Needles turning brown can be an indicator of improper watering. Junipers don't need water every day. In some cases, overwatering can cause needles to turn brown. However, inadequate water is also often the cause of a browning of your tree. Never allow your juniper to completely dry out. Allowing the tree to dry out often results in root death. If the roots die, the upper portion of the tree, including the needles, won't get enough water.
Many popular home and garden stores sell junipers with a layer of rocks glued on the soil. This layer of rock is glued in place for the convenience of the store and wholesaler and offers no benefits to your tree. In fact, if you don't remove this layer, the glued rock layer will kill almost all of bonsai trees you bring home. If you buy a tree with these glued rocks, remove them by breaking them up gently with a hammer. Replace them with loose aquarium gravel that allows air and water to circulate freely.
Junipers can sometimes turn yellow if left in full sun.

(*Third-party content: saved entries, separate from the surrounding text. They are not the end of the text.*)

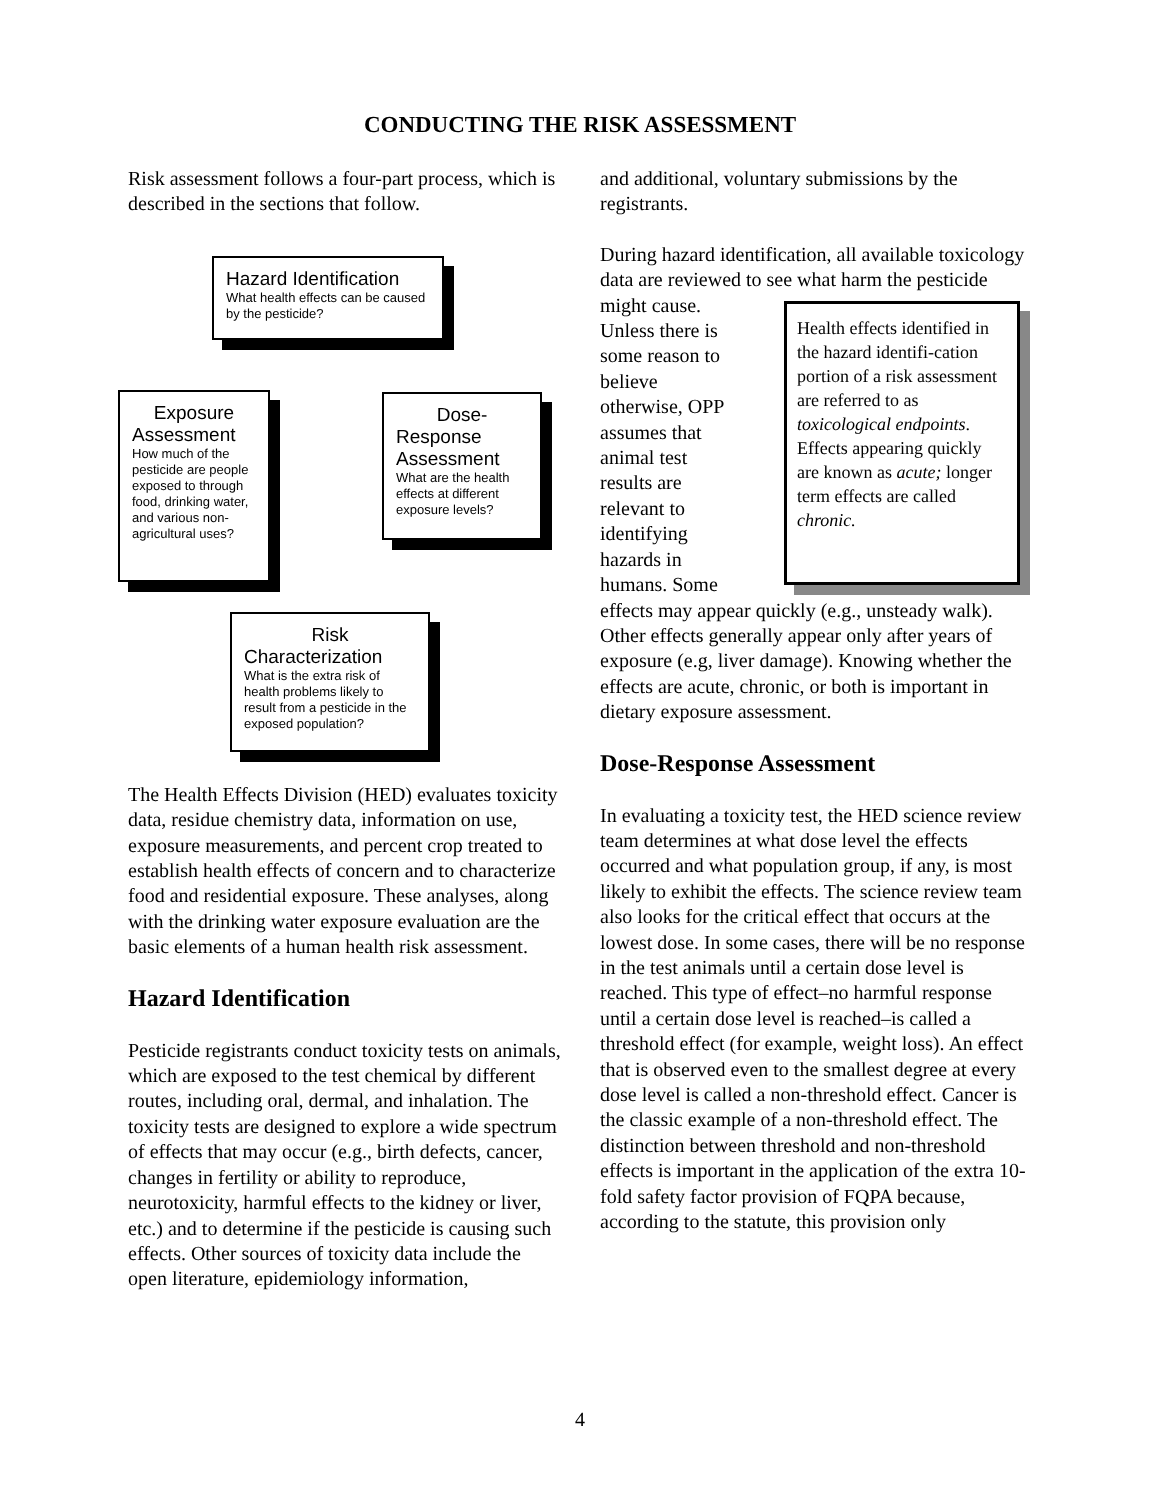CONDUCTING THE RISK ASSESSMENT
Risk assessment follows a four-part process, which is described in the sections that follow.
Hazard Identification
What health effects can be caused by the pesticide?
Exposure
Assessment
How much of the pesticide are people exposed to through food, drinking water, and various non-agricultural uses?
Dose-
Response Assessment
What are the health effects at different exposure levels?
Risk
Characterization
What is the extra risk of health problems likely to result from a pesticide in the exposed population?
The Health Effects Division (HED) evaluates toxicity data, residue chemistry data, information on use, exposure measurements, and percent crop treated to establish health effects of concern and to characterize food and residential exposure. These analyses, along with the drinking water exposure evaluation are the basic elements of a human health risk assessment.
Hazard Identification
Pesticide registrants conduct toxicity tests on animals, which are exposed to the test chemical by different routes, including oral, dermal, and inhalation. The toxicity tests are designed to explore a wide spectrum of effects that may occur (e.g., birth defects, cancer, changes in fertility or ability to reproduce, neurotoxicity, harmful effects to the kidney or liver, etc.) and to determine if the pesticide is causing such effects. Other sources of toxicity data include the open literature, epidemiology information,
and additional, voluntary submissions by the registrants.
During hazard identification, all available toxicology data are reviewed to see what harm the pesticide Health effects identified in the hazard identifi-cation portion of a risk assessment are referred to as toxicological endpoints. Effects appearing quickly are known as acute; longer term effects are called chronic. might cause. Unless there is some reason to believe otherwise, OPP assumes that animal test results are relevant to identifying hazards in humans. Some effects may appear quickly (e.g., unsteady walk). Other effects generally appear only after years of exposure (e.g, liver damage). Knowing whether the effects are acute, chronic, or both is important in dietary exposure assessment.
Dose-Response Assessment
In evaluating a toxicity test, the HED science review team determines at what dose level the effects occurred and what population group, if any, is most likely to exhibit the effects. The science review team also looks for the critical effect that occurs at the lowest dose. In some cases, there will be no response in the test animals until a certain dose level is reached. This type of effect–no harmful response until a certain dose level is reached–is called a threshold effect (for example, weight loss). An effect that is observed even to the smallest degree at every dose level is called a non-threshold effect. Cancer is the classic example of a non-threshold effect. The distinction between threshold and non-threshold effects is important in the application of the extra 10-fold safety factor provision of FQPA because, according to the statute, this provision only
4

In some lights, this yellowing may appear brown. Keep your juniper in indirect light or in partial sun to encourage its deep green color.
Unfortunately, if more than one branch is brown, your tree may already be dead. Junipers tend to remain green, even after death. In some cases, by the time your tree turns brown, it may already have been dead for several days or weeks. If only a single branch is brown, consider pruning off that branch and waiting to see what happens with the rest of the tree.